6. En troisième lieu, aux termes de l'article L. 435-1 du code de l'entrée et du séjour des étrangers et du droit d'asile : " L'étranger dont l'admission au séjour répond à des considérations humanitaires ou se justifie au regard des motifs exceptionnels qu'il fait valoir peut se voir délivrer une carte de séjour temporaire portant la mention " salarié ", " travailleur temporaire " ou " vie privée et familiale ", sans que soit opposable la condition prévue à l'article L. 412-1. (...) ". En présence d'une demande d'admission exceptionnelle au séjour présentée sur le fondement de l'article L. 435-1 du code de l'entrée et du séjour des étrangers et du droit d'asile, il appartient à l'autorité administrative de vérifier, dans un premier temps, si l'admission exceptionnelle au séjour par la délivrance d'une carte portant la mention " vie privée et familiale " répond à des considérations humanitaires ou se justifie au regard de motifs exceptionnels, et, à défaut, dans un second temps, s'il est fait état de motifs exceptionnels de nature à permettre la délivrance, dans ce cadre, d'une carte de séjour temporaire portant la mention " salarié " ou " travailleur temporaire ". Dans cette dernière hypothèse, un demandeur qui justifie d'une promesse d'embauche ou d'un contrat de travail ne saurait être regardé, par principe, comme attestant, par là-même, des " motifs exceptionnels " exigés par la loi.

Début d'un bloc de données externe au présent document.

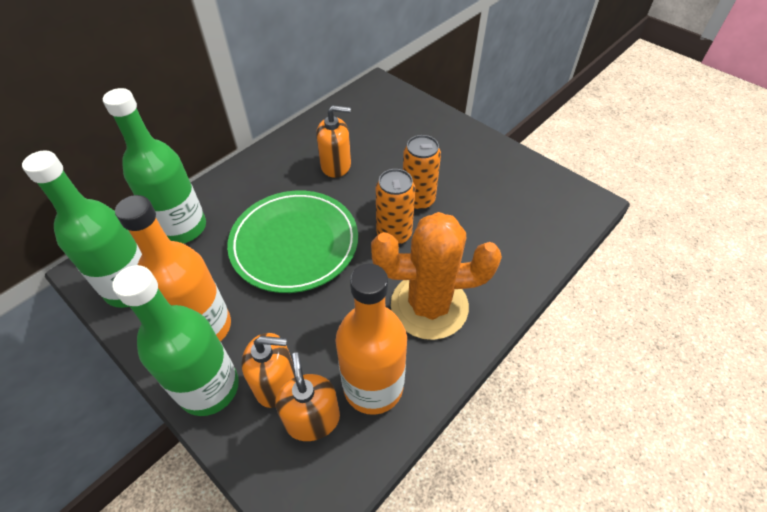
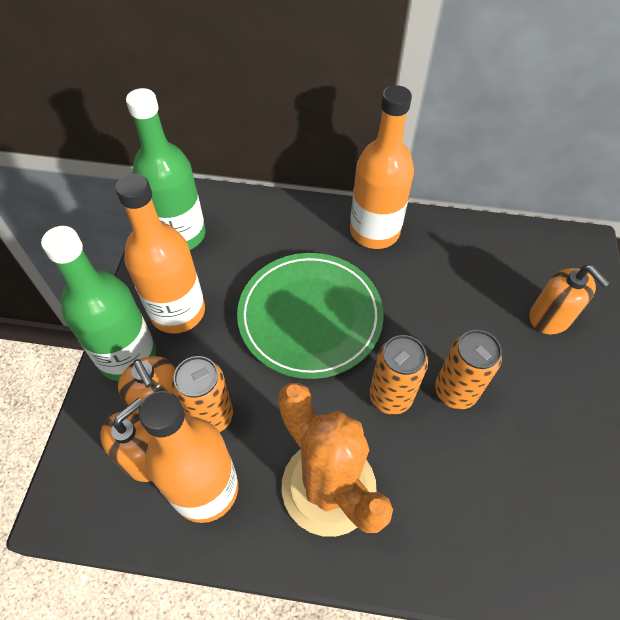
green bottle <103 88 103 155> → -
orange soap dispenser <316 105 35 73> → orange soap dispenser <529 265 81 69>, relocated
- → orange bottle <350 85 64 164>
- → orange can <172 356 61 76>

Il appartient à l'autorité administrative, sous le contrôle du juge, d'examiner, notamment, si cette promesse d'embauche ou ce contrat de travail, de même que tout élément de sa situation personnelle dont l'étranger ferait état à l'appui de sa demande, tel que, par exemple, l'ancienneté de son séjour en France, peuvent constituer, en l'espèce, des motifs exceptionnels d'admission au séjour.
7. M. B... se prévaut d'une promesse d'embauche, en date du 29 janvier 2020, établie par la société Renova qui souhaitait l'embaucher dans le cadre d'un contrat à durée indéterminée en qualité de manœuvre. Il ne ressort toutefois pas des pièces du dossier qu'à la date de la décision contestée cette promesse d'embauche restait valable. Par ailleurs, si le préfet a indiqué dans l'arrêté contesté que l'intéressé ne démontrait pas avoir travaillé en France depuis son entrée sur le territoire français en 2016 et n'avait déclaré aucun revenu en 2018 et 2019, il a également ajouté que M. B... ne faisait valoir aucun motif exceptionnel pour prétendre à la délivrance d'un titre de séjour en qualité de " salarié " ou de " travailleur temporaire ". Par suite, le moyen tiré de l'erreur de droit invoqué par l'intéressé ne peut qu'être écarté.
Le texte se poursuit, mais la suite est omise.